De echte Europese spits
PAUL GOOSSENS
Wie? Europajournalist en columnist van deze krant.
Wat? De voorzitter van de Europese Raad is eerder het hoofd van een bescheiden secretariaat dan president. JeanClaude Juncker steunt op Donald Tusk, maar in de praktijk heeft hij de touwtjes in handen.

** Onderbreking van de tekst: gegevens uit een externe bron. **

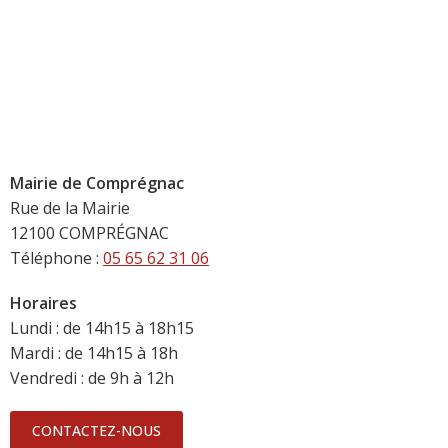
Mairie de Comprégnac
Rue de la Mairie
12100 COMPRÉGNAC
Téléphone :
05 65 62 31 06
Horaires
Lundi : de 14h15 à 18h15
Mardi : de 14h15 à 18h
Vendredi : de 9h à 12h
CONTACTEZ-NOUS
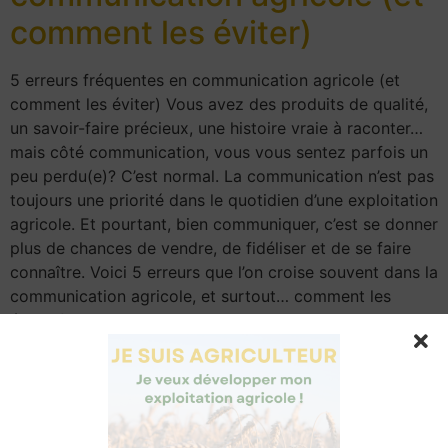
comment les éviter)
5 erreurs fréquentes en communication agricole (et
comment les éviter) Vous avez des produits de qualité,
un savoir-faire précieux, une histoire vraie à raconter…
mais côté communication, vous vous sentez parfois un
peu perdu(e)? C’est normal. La communication n’est pas
toujours une priorité dans le quotidien d’une exploitation
agricole. Et pourtant, bien communiquer, c’est se donner
plus de chances de vendre, de fidéliser et de se faire
connaître. Voici 5 erreurs que l’on croise souvent dans la
communication agricole, et surtout… comment les
éviter facilement ! 1. Parler uniquement du produit… et
oublier l’humain Bien sûr, vos légumes sont beaux, vos
fromages délicieux. Mais ce qui fait la différence, c’est
vous.
Vos clients n’achètent pas seulement un
produit, ils achètent une histoire, un engagement, un
visage. À éviter : Des publications “produit + prix” sans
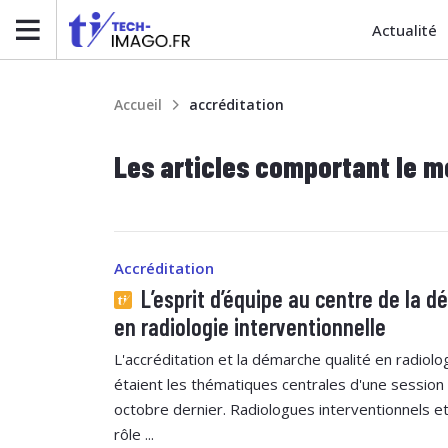
Actualité
Accueil
accréditation
Les articles comportant le m
Accréditation
L’esprit d’équipe au centre de la d
en radiologie interventionnelle
L'accréditation et la démarche qualité en radiolo
étaient les thématiques centrales d'une session
octobre dernier. Radiologues interventionnels e
rôle ...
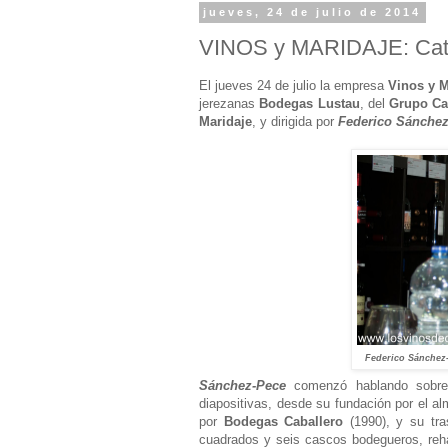
jueves, 24 de julio de 2014
VINOS y MARIDAJE: Cata 
El jueves 24 de julio la empresa
Vinos y M
jerezanas
Bodegas Lustau
, del
Grupo Ca
Maridaje
, y dirigida por
Federico Sánche
Federico Sánchez
Sánchez-Pece
comenzó hablando sobre 
diapositivas, desde su fundación por el a
por
Bodegas Caballero
(1990), y su tra
cuadrados y seis cascos bodegueros, rehab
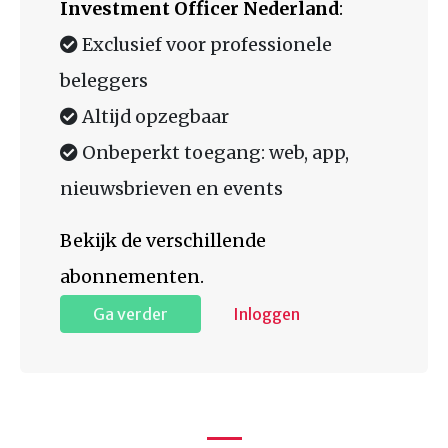
Investment Officer Nederland
:
Exclusief voor professionele
beleggers
Altijd opzegbaar
Onbeperkt toegang: web, app,
nieuwsbrieven en events
Bekijk de verschillende
abonnementen.
Ga verder
Inloggen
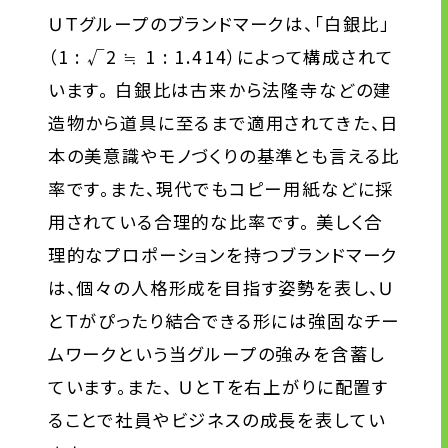
ＵＴグループのブランドマークは、「白銀比」
ニュース
（1 : √2 ≒ 1 : 1.414）によって構成されて
います。 白銀比は古来から法隆寺などの建
サステナビリティ
造物から道具に至るまで適用されてきた、日
本の美意識やモノづくりの基準とも言える比
サステナビリティTOP
率です。また、現代でもコピー用紙などに採
トップメッセージ
用されている合理的な比率です。 美しく合
サステナビリティ基本方針
理的なプロポーションを持つブランドマーク
UTグループが取り組む重点課題
は、個々の人格形成を目指す姿勢を表し、Ｕ
ステークホルダー・エンゲージメント
とＴがぴったり結合できる形には強固なチー
サステナビリティ指標
ムワークという当グループの強みを含蓄し
ています。また、 ＵとＴを右上がりに配置す
ることで社員やビジネスの成長を表してい
株主・投資家の皆様へ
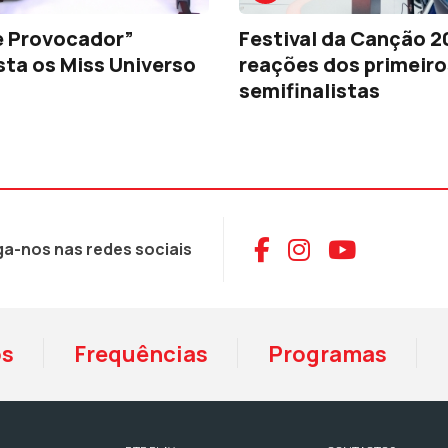
e Provocador”
Festival da Canção 2
sta os Miss Universo
reações dos primeiro
semifinalistas
Aceder ao Face
Aceder ao I
Aceder 
ga-nos nas redes sociais
os
Frequências
Programas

De benoemingsmarathon rond de Europese topjobs was leerrijk. Zoveel duidelijker dan vijf en tien jaar geleden bleek dat er maar één Europese topjob bestaat, die van voorzitter van de Europese Commissie. Daar ligt de sleutel van de Europese macht, dat is de post die ertoe doet. Hoe boeiend en goedbetaald het voorzitterschap van het Europees Parlement en de Europese Centrale Bank ook zijn, de impact van de voorzitter van de Europese Commissie is groter. Zeker in vergelijking met die van de Hoge Vertegenwoordiger voor het buitenlands beleid, een baan waarin de uitverkorene zich vijf jaar lang in nederigheid en nietszeggende uitspraken kan bekwamen. Het statement van de regeringsleiders tijdens de benoemingsepisode was helder: de leiding van de Commissie is het sluitstuk van de Europese architectuur en het belang ervan overtreft dat van de Europese Raad.
Selectieve blindheid
Zeker voor België is het een belangrijke update. Ons land mocht met Herman Van Rompuy en Charles Michel twee van de drie Raadspresidenten leveren. Die score stimuleert tricolore trots en selectieve blindheid. De neiging om de impact van die job te overschatten, merk je in veel commentaren. Overigens had de bedenker van die baan, Valéry Giscard d’Estaing, zo’n grote impact voor ogen. Als voorzitter van de Europese Conventie, die in 2003 een ontwerp van Europese grondwet op papier zette, forceerde de vroegere Franse president de promotie van de Europese Raad tot Europese instelling en kreeg hij het voor elkaar dat er een permanente president aan het hoofd kwam. Giscard wilde er de echte president van Europa van maken. Volgens het Europese evangelie van Giscard moest de Raadspresident en niet de voorzitter van de Commissie de knoppen van Europa bedienen. Die laatste mocht zelfs verdwijnen.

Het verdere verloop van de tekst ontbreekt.